L’ère Heisei en un coup d’œil

L’économie sous l’ère Heisei (1989-2019), quand la finance se débat après l’explosion de la bulle

Économie

Dans l’article qui suit, le premier de notre série consacrée à une analyse retrospective de l'ère Heisei (1989-2019), un spécialiste de l’économie se penche sur le combat mené par le secteur financier japonais pour se hisser au-dessus de la montagne de créances douteuses générée par l’effondrement des bulles spéculatives. En fin d’article, nous résumerons les principaux événements financiers de cette période.

La restructuration du secteur financier

La liquidation des créances irrécouvrables est une tâche ingrate qui, par les ponctions qu’elle opère sur le capital des banques, provoque un excédent de dettes qui peut conduire à l’insolvabilité.

Le tableau à la fin de cet article dresse la liste des principales faillites bancaires survenues au cours de l’ère Heisei et des conséquences qui en ont résulté en termes de réalignement du secteur financier. Peut-être l’événement le plus choquant – pour les gens qui sont actifs dans ce secteur ou sa supervision – a-t-il été enregistré en 1997, avec la faillite de la Banque Hokkaidô Takushoku et la fermeture de Yamaichi Securities, qui ont été perçues comme le signe avant-coureur d’un effondrement du système financier (voir notre article lié). La chute de ces établissements a été précipitée par la faillite de Sanyô Securities, qui a provoqué un sévère repli du marché monétaire et déclenché une cascade de faillites, dont, en 1998, celles de la Banque japonaise de crédit à long terme et de la Banque japonaise de crédit – qui étaient toutes deux nationalisées – et d’une profusion de banques régionales.

La nécessité de couvrir les coûts de la liquidation des créances irrécouvrables a incité nombre de banques à opter pour les fusions, qui permettent de regrouper les ressources en vue de constituer de plus grosses entités. Les autorités ont encouragé ce genre d’initiatives en mettant sur pied un dispositif d’injection de fonds publics (via l’expansion du régime de l’assurance des dépôts), qui a permis de mettre à disposition 13 000 milliards de yens pour la recapitalisation des établissements financiers en difficultés. 19 000 milliards supplémentaires ont été déboursés à titre de subventions et 6 000 milliards d’actifs non productifs ont été achetés, si bien qu’au total 38 000 milliards de yens ont été puisés dans les coffres de l’État. À quoi viennent s’ajouter les pertes provenant des prêts spéciaux consentis par la BoJ à Yamaichi Securities et à la Banque japonaise de crédit, soit 200 milliards de yens.
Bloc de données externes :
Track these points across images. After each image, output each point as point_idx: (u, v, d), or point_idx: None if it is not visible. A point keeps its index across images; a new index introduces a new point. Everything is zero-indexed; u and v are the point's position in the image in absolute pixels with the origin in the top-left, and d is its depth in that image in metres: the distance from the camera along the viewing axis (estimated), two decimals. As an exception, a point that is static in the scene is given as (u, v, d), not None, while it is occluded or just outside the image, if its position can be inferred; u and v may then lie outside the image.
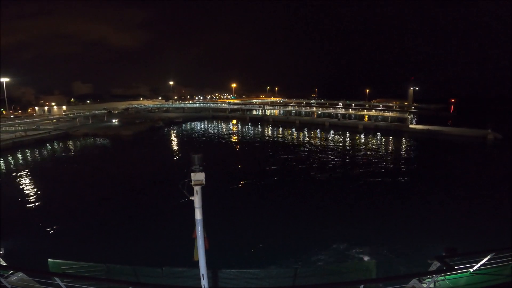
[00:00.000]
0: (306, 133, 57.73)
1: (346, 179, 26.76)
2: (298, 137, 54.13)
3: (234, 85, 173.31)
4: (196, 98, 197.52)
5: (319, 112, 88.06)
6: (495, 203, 20.46)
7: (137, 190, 24.06)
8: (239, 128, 67.16)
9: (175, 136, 57.27)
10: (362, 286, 4.82)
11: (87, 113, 75.31)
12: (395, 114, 71.20)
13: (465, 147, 43.65)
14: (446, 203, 20.48)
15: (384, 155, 37.54)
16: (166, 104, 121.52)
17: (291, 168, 30.50)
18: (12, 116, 72.10)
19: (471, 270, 5.93)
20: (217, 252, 9.41)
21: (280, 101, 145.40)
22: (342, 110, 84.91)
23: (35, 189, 24.51)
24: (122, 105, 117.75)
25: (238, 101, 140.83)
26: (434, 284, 5.61)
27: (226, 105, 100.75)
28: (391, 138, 49.82)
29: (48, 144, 46.65)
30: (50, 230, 16.70)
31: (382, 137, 51.25)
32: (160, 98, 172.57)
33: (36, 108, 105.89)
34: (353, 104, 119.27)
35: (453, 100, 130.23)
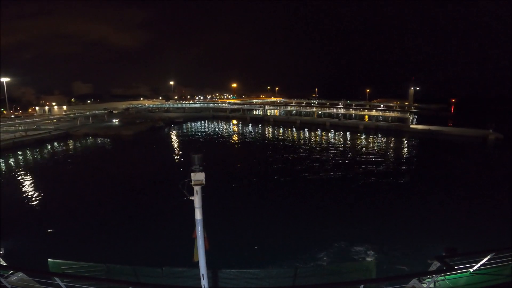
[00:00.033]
0: (306, 133, 57.67)
1: (346, 179, 26.71)
2: (298, 137, 54.06)
3: (234, 85, 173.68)
4: (197, 98, 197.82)
5: (320, 112, 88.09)
6: (495, 203, 20.45)
7: (137, 190, 24.06)
8: (239, 128, 67.15)
9: (175, 136, 57.29)
10: (362, 286, 4.82)
11: (88, 113, 75.33)
12: (396, 114, 71.14)
13: (465, 147, 43.64)
14: (446, 203, 20.46)
15: (385, 155, 37.50)
16: (167, 104, 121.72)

Pour qu’un mécanisme d’injection de fonds publics à destination du secteur bancaire soit mis en place, il aura fallu attendre la chute de la Banque japonaise de crédit à long terme en 1998, soit bien des années après l’éclatement des bulles spéculatives. On peut trouver une cause indirecte de ce retard dans la lutte acharnée qui sévissait entre les banques commerciales et celles affiliées aux coopératives agricoles japonaises, soutenues par les politiciens défenseurs du monde paysan, pour savoir à qui incombait le sauvetage de sept établissements de prêts hypothécaires. L’échauffourée a duré jusqu’en décembre 1995, quand le gouvernement a décidé de s’en mêler et d’injecter 685 milliards de yens dans les caisses de ces établissements qui n’avaient rien à voir avec des banques.

Mais cette décision a suscité une levée de boucliers dans la population, qui ne voyait aucune raison pour que l’argent des contribuables serve à sauver des établissements privés, après quoi les politiciens se sont montrés plus réticents à injecter des fonds publics dans le secteur bancaire, et le ministère des Finances s’est vu retiré son pouvoir de supervision des établissements financiers, lequel a été affecté à l’Agence des services financiers, une nouvelle institution indépendante.

Le manque d’empressement des dirigeants politiques japonais à remédier au chaos financier consécutif à la bulle est encore plus flagrant si on le compare à la décision prise par Washington de consacrer sans délai 700 milliards de dollars au renflouement des banques et des établissements financiers lors de la crise économique mondiale de 2008, décision qui a permis non seulement une prompte remise à flot du secteur financier mais aussi un redressement en douceur des investissements publics.